* PROBLEM DESCRIPTION *
Scan the data below. Pull out each line where "Markenpreises" occurs.

Items listed in a dataset:
________________

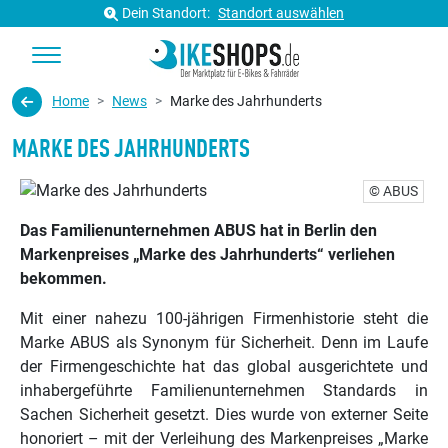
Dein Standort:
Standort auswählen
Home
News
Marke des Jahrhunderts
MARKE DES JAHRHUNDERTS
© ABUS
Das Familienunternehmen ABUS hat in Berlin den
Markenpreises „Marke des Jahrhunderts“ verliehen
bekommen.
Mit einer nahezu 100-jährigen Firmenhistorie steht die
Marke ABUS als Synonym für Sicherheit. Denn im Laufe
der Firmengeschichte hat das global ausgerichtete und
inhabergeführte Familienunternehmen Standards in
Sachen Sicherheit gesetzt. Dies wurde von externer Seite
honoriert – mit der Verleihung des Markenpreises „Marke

________________

* RESPONSE TO THIS TASK *
Markenpreises „Marke des Jahrhunderts“ verliehen
honoriert – mit der Verleihung des Markenpreises „Marke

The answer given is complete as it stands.